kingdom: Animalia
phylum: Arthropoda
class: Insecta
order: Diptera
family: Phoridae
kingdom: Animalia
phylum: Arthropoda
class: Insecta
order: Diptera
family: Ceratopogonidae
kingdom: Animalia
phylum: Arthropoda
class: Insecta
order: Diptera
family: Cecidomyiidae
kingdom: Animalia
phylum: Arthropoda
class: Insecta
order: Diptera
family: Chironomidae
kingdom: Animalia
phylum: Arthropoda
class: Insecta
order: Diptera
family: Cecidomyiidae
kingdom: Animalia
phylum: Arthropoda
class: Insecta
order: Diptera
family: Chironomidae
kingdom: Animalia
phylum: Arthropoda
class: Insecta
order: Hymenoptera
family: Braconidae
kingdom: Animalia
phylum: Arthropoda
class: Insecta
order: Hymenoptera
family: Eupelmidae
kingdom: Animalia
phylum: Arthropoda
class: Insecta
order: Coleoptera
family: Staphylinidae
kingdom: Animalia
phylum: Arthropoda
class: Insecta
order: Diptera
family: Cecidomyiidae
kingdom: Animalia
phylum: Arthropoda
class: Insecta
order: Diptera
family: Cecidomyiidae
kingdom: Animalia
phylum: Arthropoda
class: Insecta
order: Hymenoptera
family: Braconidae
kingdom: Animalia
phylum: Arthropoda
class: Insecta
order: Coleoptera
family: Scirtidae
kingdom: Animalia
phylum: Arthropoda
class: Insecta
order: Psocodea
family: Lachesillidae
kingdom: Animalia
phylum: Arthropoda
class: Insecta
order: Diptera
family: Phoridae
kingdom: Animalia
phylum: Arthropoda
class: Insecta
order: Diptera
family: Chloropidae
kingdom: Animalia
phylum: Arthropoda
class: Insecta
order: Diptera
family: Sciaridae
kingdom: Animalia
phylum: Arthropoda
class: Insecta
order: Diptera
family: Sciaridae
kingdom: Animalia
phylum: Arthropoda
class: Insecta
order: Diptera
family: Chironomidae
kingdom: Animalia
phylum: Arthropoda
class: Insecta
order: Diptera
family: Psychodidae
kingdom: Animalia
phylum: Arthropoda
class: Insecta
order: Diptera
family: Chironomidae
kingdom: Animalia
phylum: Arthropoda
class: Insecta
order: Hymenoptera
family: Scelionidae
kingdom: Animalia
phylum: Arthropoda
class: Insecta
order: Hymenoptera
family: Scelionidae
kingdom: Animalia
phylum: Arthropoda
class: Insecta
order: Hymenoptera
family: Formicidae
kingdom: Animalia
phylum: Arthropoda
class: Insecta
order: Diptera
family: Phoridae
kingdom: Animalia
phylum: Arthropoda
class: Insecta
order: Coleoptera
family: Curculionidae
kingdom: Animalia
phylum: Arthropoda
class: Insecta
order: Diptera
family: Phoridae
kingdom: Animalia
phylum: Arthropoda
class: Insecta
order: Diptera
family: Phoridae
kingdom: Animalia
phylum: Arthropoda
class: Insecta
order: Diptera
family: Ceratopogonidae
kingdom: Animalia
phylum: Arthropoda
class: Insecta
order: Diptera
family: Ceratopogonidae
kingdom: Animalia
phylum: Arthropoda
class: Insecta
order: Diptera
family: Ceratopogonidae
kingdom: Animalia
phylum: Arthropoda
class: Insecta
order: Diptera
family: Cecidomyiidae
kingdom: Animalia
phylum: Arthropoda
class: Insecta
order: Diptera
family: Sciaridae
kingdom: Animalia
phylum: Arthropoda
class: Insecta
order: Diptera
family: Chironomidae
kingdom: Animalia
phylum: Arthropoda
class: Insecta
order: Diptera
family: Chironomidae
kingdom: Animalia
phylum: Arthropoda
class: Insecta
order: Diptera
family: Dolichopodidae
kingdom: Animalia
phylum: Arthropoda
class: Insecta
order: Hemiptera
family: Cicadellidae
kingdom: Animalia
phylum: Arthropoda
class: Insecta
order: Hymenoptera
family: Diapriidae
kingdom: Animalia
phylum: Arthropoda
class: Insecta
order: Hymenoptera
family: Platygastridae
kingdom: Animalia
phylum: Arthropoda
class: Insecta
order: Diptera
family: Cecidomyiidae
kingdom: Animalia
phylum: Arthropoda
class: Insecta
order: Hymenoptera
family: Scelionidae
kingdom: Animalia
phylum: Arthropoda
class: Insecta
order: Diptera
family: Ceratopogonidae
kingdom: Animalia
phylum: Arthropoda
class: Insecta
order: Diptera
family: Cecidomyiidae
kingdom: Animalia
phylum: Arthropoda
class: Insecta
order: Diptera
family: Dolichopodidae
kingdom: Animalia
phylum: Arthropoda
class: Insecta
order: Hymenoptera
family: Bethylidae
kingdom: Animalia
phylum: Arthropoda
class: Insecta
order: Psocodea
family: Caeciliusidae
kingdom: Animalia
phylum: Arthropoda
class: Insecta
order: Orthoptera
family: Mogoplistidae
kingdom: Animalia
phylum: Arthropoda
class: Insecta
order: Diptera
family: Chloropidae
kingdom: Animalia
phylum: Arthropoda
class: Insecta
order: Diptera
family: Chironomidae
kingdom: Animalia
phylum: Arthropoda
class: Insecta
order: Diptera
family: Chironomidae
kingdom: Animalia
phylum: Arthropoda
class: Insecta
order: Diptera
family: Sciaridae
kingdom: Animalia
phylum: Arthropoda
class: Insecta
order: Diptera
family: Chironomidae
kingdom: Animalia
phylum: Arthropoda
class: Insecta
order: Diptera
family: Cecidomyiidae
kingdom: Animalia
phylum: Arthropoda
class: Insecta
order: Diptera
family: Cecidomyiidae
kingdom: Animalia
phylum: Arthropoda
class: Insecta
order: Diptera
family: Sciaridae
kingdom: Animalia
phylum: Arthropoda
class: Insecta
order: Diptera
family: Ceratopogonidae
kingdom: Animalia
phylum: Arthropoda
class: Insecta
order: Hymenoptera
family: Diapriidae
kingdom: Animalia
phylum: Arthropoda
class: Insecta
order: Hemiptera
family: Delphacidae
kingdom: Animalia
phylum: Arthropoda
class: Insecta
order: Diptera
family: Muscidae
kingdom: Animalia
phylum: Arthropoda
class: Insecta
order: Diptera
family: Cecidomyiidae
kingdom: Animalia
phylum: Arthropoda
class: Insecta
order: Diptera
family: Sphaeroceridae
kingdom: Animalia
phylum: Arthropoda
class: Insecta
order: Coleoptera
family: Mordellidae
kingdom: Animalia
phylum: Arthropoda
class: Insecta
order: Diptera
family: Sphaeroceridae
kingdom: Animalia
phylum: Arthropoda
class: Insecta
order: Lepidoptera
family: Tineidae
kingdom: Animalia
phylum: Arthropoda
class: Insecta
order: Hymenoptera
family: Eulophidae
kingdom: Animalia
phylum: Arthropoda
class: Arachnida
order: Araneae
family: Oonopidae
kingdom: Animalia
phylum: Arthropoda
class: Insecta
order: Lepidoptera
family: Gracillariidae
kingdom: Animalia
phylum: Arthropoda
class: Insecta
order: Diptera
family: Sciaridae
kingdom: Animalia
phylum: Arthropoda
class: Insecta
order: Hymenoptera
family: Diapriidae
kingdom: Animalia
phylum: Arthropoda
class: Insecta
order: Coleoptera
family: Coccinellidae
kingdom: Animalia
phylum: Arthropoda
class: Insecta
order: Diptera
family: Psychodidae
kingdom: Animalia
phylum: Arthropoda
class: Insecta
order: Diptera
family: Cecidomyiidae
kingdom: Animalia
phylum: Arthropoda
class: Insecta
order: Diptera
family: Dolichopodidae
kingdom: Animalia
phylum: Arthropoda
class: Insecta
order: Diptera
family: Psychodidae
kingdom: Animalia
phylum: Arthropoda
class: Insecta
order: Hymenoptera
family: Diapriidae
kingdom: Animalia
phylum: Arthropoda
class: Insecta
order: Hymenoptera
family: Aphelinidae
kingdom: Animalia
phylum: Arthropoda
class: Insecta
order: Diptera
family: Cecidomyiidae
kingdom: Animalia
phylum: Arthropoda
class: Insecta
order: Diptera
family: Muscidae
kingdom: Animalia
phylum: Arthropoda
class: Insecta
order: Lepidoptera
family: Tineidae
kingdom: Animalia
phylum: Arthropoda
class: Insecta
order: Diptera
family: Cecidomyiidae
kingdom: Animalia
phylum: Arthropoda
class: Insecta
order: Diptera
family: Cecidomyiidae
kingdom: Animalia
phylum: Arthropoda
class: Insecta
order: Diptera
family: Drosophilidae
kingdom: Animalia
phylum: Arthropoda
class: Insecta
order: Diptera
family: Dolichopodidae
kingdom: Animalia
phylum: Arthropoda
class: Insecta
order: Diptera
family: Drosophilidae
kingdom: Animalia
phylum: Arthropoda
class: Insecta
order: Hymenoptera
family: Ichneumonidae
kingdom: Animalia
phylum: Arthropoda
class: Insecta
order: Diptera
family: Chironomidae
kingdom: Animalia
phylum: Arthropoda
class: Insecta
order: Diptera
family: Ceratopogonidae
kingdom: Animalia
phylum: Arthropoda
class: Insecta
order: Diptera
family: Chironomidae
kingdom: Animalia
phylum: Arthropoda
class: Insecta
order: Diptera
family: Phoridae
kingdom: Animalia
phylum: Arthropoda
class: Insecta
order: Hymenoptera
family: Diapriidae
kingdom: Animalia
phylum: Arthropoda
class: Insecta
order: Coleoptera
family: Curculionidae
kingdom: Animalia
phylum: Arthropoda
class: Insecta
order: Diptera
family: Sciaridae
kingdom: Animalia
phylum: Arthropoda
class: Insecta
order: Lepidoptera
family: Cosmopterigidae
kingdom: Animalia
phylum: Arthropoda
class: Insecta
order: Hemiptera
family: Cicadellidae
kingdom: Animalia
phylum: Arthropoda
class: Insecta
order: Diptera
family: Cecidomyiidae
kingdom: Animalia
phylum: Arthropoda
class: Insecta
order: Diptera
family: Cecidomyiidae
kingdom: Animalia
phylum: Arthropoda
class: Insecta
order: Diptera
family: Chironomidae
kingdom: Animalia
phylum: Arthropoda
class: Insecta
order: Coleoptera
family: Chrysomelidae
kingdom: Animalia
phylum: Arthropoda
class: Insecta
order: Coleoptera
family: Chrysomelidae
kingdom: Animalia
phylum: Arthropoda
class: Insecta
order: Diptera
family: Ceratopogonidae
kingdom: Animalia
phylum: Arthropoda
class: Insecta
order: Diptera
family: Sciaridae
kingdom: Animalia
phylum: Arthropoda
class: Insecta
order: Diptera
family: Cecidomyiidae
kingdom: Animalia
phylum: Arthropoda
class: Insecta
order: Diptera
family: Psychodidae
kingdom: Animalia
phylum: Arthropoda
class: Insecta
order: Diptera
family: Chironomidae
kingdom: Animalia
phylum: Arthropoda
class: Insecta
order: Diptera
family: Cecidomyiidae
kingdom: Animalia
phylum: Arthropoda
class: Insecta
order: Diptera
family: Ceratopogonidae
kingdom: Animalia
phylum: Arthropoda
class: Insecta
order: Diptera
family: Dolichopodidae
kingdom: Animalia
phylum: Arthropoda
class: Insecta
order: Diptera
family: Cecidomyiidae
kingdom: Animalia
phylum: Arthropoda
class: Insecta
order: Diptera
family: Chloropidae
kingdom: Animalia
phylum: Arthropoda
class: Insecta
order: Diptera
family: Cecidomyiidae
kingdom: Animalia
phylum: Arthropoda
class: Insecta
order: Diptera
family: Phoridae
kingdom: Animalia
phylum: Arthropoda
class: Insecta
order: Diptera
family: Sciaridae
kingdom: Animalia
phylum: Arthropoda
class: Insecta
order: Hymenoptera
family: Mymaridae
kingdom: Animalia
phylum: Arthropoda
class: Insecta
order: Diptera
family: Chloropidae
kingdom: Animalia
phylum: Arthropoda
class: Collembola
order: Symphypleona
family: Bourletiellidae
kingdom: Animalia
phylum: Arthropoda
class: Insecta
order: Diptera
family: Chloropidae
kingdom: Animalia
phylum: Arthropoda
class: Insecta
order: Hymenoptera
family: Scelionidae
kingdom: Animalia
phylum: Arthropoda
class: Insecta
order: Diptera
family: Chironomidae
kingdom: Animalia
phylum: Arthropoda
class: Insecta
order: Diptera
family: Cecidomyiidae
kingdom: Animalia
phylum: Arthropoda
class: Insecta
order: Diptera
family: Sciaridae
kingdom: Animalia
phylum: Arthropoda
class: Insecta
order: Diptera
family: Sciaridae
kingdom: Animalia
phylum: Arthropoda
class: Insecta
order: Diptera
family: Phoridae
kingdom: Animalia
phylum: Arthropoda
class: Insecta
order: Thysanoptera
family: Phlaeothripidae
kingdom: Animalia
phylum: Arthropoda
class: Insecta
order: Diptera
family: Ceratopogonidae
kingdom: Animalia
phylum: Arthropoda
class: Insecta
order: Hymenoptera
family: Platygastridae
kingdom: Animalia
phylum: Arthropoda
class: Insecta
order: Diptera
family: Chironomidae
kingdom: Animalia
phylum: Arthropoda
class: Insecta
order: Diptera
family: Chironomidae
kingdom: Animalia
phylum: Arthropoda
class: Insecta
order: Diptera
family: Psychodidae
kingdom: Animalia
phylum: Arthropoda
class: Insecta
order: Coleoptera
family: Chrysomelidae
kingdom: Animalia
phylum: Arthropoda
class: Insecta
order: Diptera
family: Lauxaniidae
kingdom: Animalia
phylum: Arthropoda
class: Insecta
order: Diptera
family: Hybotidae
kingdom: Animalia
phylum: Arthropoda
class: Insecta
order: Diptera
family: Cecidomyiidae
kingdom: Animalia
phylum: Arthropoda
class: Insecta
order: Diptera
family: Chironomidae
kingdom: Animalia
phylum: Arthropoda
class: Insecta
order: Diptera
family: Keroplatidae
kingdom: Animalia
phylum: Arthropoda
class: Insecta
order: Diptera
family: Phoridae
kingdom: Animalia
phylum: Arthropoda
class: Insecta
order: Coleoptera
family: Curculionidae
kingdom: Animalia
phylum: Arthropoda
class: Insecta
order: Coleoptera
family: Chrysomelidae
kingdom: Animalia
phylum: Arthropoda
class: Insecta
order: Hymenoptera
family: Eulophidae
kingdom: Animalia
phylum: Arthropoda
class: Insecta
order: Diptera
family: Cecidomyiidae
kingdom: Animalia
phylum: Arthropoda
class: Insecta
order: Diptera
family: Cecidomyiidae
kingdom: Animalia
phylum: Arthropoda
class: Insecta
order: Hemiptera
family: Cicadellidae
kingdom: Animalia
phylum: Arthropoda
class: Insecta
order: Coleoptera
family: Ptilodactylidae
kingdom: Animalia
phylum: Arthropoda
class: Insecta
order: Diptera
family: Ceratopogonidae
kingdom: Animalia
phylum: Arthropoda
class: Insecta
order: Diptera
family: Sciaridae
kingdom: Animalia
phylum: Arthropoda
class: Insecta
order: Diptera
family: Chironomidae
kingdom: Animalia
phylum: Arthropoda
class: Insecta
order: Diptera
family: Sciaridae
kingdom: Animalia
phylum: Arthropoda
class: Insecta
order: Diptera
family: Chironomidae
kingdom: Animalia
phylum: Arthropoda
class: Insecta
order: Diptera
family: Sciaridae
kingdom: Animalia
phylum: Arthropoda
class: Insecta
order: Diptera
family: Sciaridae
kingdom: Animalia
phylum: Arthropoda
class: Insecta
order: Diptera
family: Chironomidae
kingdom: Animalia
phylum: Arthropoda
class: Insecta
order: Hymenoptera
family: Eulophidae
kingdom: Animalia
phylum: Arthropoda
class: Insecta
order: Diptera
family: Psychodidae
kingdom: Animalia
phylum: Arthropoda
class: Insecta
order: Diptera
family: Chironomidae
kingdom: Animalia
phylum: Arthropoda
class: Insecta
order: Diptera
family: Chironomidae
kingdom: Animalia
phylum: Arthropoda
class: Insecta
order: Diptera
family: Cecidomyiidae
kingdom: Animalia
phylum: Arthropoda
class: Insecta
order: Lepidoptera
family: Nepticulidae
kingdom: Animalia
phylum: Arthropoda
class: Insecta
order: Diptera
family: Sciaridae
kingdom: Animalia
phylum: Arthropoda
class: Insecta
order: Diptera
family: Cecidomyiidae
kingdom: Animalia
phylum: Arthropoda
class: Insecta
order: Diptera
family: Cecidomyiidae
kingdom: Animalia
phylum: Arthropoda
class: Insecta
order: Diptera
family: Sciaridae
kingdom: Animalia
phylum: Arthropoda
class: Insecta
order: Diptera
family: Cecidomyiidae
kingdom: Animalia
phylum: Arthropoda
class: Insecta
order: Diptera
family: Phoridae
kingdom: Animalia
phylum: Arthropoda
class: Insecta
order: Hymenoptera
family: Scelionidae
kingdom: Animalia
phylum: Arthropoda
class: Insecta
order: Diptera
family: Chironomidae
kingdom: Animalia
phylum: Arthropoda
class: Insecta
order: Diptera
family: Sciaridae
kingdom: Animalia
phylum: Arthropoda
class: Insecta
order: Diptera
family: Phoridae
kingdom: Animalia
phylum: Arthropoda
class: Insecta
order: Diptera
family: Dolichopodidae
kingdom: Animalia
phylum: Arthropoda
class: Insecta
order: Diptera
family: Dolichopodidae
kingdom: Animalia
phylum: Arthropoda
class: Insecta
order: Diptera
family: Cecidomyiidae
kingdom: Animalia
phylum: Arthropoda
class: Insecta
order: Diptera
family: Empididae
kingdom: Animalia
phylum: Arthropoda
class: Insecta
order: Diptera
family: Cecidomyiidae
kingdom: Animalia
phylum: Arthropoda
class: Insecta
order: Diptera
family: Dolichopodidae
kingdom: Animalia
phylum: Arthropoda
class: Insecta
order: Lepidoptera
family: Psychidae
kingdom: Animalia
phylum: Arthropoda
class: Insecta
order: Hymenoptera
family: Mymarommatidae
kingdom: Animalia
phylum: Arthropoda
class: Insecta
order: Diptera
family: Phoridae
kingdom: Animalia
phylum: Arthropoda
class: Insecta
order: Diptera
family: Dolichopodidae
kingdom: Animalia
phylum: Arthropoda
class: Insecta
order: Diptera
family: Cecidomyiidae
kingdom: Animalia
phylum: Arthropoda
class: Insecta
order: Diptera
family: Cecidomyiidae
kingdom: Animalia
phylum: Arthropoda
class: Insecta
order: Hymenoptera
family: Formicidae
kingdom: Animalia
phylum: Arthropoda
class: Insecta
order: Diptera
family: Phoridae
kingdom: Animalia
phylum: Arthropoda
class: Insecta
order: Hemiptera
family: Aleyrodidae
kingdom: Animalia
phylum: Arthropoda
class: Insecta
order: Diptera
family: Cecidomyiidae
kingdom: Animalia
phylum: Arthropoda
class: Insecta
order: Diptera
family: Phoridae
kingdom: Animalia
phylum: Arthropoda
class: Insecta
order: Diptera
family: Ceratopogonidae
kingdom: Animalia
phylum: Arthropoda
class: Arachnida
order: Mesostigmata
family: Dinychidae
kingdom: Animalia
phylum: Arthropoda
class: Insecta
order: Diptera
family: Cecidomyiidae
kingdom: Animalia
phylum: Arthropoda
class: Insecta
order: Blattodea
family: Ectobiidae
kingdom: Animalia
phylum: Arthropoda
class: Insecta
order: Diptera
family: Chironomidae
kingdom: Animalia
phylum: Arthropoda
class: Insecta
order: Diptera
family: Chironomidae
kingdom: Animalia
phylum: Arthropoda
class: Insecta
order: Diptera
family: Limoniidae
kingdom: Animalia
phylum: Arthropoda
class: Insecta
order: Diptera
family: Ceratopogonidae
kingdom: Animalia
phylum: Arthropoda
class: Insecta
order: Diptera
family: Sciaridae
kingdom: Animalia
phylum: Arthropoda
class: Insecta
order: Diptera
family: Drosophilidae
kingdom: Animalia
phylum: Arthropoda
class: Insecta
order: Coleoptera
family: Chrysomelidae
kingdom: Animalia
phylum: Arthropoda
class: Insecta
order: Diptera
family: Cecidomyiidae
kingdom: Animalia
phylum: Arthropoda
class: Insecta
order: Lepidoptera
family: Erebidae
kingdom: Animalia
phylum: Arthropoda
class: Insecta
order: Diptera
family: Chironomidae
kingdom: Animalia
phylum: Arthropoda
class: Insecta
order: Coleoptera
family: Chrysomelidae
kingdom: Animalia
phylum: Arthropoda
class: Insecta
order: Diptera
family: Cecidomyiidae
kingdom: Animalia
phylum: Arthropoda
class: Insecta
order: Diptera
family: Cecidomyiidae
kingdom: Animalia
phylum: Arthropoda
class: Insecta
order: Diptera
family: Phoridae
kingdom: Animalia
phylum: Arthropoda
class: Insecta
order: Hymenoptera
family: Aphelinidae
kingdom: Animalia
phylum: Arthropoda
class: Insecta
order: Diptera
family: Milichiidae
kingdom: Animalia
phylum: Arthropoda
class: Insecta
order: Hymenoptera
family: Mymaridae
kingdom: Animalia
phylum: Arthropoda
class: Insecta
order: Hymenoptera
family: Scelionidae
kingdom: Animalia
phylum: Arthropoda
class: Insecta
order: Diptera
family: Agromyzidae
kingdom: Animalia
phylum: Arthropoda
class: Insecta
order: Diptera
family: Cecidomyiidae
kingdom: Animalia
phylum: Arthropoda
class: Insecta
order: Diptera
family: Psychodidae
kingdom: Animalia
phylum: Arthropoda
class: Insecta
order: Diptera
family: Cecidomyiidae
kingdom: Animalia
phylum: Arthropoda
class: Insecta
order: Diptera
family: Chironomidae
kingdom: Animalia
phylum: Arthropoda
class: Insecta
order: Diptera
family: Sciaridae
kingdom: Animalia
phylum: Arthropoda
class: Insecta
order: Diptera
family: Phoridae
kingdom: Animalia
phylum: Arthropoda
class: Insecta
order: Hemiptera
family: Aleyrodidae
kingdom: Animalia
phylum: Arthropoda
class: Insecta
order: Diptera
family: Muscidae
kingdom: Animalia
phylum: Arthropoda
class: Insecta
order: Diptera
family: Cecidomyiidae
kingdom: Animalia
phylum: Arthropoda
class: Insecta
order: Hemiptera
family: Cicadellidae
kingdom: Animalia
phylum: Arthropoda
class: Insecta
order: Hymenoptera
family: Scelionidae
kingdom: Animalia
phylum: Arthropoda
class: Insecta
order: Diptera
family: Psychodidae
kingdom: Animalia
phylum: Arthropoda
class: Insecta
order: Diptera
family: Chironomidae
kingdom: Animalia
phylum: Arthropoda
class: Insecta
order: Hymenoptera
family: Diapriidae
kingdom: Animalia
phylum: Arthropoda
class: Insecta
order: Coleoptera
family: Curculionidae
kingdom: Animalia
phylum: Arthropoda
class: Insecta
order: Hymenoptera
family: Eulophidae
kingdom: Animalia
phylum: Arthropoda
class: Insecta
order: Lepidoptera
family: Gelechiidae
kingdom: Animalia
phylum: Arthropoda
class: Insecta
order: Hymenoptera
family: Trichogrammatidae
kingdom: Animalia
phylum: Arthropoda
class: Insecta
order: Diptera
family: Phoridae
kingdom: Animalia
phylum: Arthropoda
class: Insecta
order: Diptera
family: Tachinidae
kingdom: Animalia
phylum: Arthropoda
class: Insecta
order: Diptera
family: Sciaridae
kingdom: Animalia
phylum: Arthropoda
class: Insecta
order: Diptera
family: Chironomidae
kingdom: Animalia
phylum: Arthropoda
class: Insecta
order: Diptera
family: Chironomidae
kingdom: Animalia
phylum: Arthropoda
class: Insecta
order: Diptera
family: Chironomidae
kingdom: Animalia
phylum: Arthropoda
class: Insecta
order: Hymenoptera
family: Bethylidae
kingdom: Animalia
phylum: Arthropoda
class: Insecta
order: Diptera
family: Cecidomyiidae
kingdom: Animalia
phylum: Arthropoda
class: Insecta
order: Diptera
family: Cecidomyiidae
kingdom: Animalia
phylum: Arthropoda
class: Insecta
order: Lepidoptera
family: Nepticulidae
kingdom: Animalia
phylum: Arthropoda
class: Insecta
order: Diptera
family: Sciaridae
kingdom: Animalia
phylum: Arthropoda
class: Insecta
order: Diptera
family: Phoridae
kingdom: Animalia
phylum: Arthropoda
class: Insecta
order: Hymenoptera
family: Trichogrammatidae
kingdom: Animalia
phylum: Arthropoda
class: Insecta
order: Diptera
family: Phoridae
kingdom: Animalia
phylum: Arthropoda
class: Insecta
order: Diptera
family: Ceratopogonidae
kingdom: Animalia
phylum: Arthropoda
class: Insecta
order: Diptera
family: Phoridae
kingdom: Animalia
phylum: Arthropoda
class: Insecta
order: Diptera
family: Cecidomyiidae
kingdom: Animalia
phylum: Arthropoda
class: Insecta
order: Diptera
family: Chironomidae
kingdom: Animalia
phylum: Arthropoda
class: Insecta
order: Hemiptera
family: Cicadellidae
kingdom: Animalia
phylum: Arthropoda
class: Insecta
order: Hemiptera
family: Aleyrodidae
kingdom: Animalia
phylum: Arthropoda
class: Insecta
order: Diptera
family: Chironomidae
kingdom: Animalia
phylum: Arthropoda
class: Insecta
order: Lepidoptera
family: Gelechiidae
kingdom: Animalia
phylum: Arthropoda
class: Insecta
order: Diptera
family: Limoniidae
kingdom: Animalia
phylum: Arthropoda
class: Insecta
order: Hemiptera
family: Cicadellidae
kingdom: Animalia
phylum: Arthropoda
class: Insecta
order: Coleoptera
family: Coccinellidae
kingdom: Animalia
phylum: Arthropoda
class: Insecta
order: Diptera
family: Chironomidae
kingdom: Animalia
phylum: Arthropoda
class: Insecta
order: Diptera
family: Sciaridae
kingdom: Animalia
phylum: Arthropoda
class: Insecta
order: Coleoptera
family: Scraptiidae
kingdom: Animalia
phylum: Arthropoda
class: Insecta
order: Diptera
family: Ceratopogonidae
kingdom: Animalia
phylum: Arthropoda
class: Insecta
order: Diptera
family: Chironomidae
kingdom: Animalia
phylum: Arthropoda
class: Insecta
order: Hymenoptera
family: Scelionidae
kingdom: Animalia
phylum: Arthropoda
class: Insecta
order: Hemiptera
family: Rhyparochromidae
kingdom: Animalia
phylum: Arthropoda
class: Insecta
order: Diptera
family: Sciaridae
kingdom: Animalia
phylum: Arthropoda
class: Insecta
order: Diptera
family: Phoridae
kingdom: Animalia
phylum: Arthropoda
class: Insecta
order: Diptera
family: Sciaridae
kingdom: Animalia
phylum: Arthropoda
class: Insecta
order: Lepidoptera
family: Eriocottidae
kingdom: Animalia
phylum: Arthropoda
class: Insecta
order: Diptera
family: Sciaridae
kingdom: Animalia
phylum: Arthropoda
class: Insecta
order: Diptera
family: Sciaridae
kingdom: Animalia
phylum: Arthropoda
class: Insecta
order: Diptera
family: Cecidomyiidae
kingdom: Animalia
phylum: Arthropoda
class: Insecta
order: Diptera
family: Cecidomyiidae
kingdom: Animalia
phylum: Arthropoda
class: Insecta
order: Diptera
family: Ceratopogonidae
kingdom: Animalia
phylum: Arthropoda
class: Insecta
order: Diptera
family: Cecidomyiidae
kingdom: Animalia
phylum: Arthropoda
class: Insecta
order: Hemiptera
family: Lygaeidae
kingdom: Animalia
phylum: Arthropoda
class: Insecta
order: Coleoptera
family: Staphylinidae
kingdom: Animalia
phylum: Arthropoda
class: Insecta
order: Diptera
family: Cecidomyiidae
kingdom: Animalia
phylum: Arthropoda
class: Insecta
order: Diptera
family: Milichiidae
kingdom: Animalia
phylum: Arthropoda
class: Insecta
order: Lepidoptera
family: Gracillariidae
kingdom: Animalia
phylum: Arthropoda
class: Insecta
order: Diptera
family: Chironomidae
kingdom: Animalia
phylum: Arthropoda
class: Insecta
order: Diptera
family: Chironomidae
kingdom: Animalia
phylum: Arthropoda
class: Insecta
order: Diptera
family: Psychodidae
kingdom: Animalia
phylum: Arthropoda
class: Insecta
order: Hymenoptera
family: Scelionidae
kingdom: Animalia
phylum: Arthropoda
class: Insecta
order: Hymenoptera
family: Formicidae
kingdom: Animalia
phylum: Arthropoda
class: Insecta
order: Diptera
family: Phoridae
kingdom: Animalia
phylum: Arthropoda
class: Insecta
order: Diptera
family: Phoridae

Exercise description:
Give the lines from the first one above through the one containing "family: Eupelmidae" as a JSON list of strings, one string per line, with blank lines left out.

Exercise solution:
[
  "kingdom: Animalia",
  "phylum: Arthropoda",
  "class: Insecta",
  "order: Diptera",
  "family: Phoridae",
  "kingdom: Animalia",
  "phylum: Arthropoda",
  "class: Insecta",
  "order: Diptera",
  "family: Ceratopogonidae",
  "kingdom: Animalia",
  "phylum: Arthropoda",
  "class: Insecta",
  "order: Diptera",
  "family: Cecidomyiidae",
  "kingdom: Animalia",
  "phylum: Arthropoda",
  "class: Insecta",
  "order: Diptera",
  "family: Chironomidae",
  "kingdom: Animalia",
  "phylum: Arthropoda",
  "class: Insecta",
  "order: Diptera",
  "family: Cecidomyiidae",
  "kingdom: Animalia",
  "phylum: Arthropoda",
  "class: Insecta",
  "order: Diptera",
  "family: Chironomidae",
  "kingdom: Animalia",
  "phylum: Arthropoda",
  "class: Insecta",
  "order: Hymenoptera",
  "family: Braconidae",
  "kingdom: Animalia",
  "phylum: Arthropoda",
  "class: Insecta",
  "order: Hymenoptera",
  "family: Eupelmidae"
]